## EXTRACTED TEXT
○ ○ ○ ○

Small and medium businesses (SMBs) are major leaders of today’s economic growth. Salesforces new 2019 report examines the obstacles SMBs encounter on the road to success and offers insights on the decision-making and actions of the leaders who run them. Learn about the latest innovations and industry changes affecting SMBs and get the latest small business statistics.
Salesforce is a cloud computing service as a software (SaaS) company that specializes in customer relationship management (CRM). In their third edition of Small and Medium Business trends report, Salesforce analyzed from 2000+ SMB leaders responses the market trends, their motivation, challenges, and goals.
The 2019 report goes into details on demographics which shape SMB experience and how they deal with technology in their environment.
The survey was conducted online by the Harris Poll on behalf of Salesforce, between February 11 and March 7, 2019, among 2,011 SMB owners and leaders in North America, Europe, and Asia Pacific. Respondents were 18 years of age or older, and their businesses had between 2–200 employees.
Small and medium-sized businesses (SMBs) around the world are major drivers of today’s economic growth, representing over 90% of the business population, 60% – 70% of employment, and 55% of GDP in developed economies.
Their leaders are hard-working, passionate entrepreneurs who face unique challenges, which change and evolve as their businesses grow.
This report examines the obstacles SMBs encounter on the road to success, offering insights on the decision-making and actions of business leaders who run them.
The 2019 report looks into four top areas:
- Demographics Shape Entrepreneurial Experiences
- Customer Expectations Dictate Investment Plans
- Advanced Technology Comes to SMBs
- Trust Matters Above All Else
Experiences matters
We can readout of the 2019 report some major trends and facts. For example, most of the SMB’s get founded because people want to be their own boss and incorporating the fact of the age groups working, we can see that Millennials/Gen Zer’s age groups are interesting to start a side business.
Interesting to read is also the fact that only a minority of entrepreneurial SMB leaders see themselves to have good leadership skills. According to the report, male leaders see self-discipline as their most critical characteristic while female leaders find people and communication skills as their biggest asset.
Out of my own experience, I can only comment with a big yes, it is the biggest challenge to actually find the right talent to hire for male leaders. Female leaders see their biggest challenge into having access to money and capital.

○ ○ ○ ○

Give the stretch from "The 2019 report looks" through "a side business." of the Salesforce SMB trends summary again, switching "Trust" to "Security".

○ ○ ○ ○

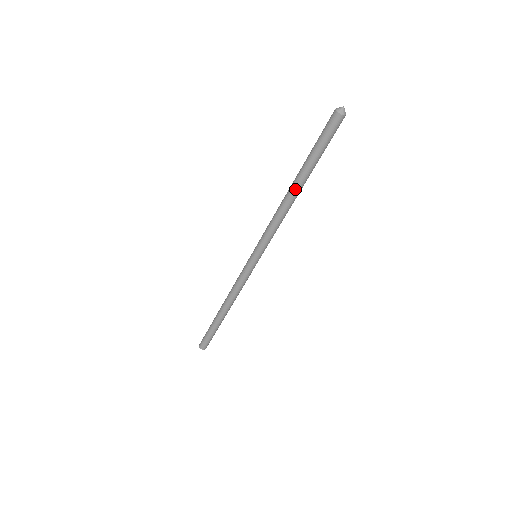
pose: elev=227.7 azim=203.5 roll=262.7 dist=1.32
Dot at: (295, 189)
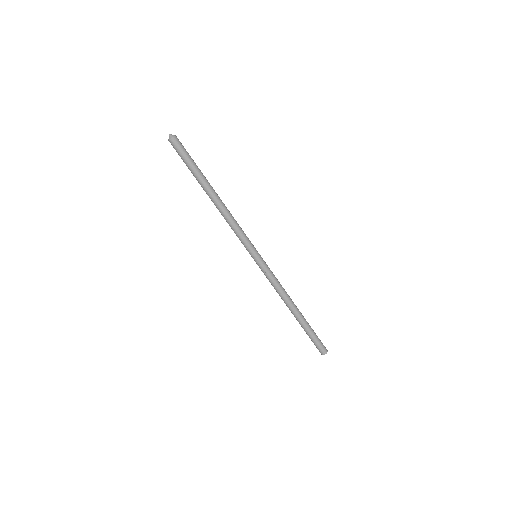
Dot at: (214, 194)
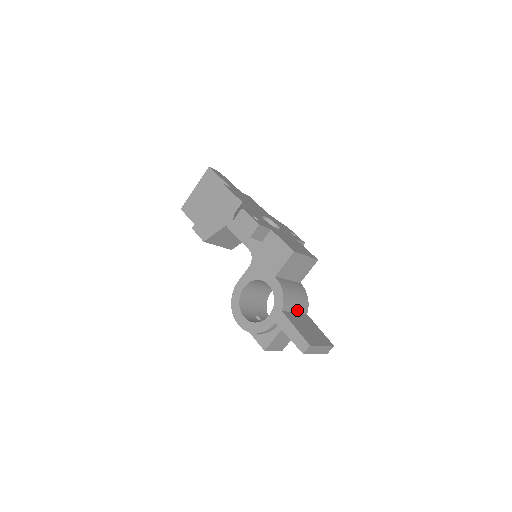
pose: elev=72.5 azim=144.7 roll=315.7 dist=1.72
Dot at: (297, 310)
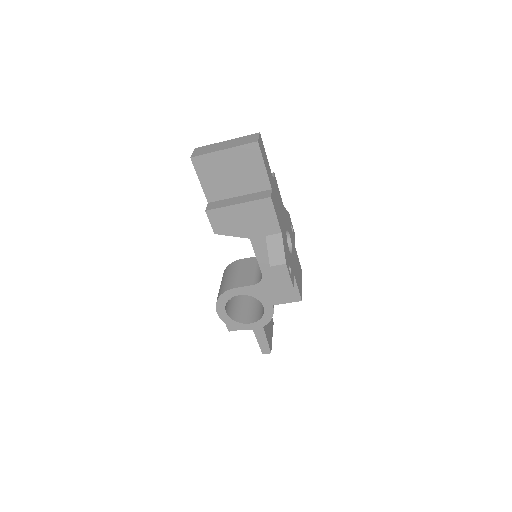
Dot at: occluded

○ ○ ○ ○

## OUTPUT
The 2019 report looks into four top areas:
- Demographics Shape Entrepreneurial Experiences
- Customer Expectations Dictate Investment Plans
- Advanced Technology Comes to SMBs
- Security Matters Above All Else
Experiences matters
We can readout of the 2019 report some major trends and facts. For example, most of the SMB’s get founded because people want to be their own boss and incorporating the fact of the age groups working, we can see that Millennials/Gen Zer’s age groups are interesting to start a side business.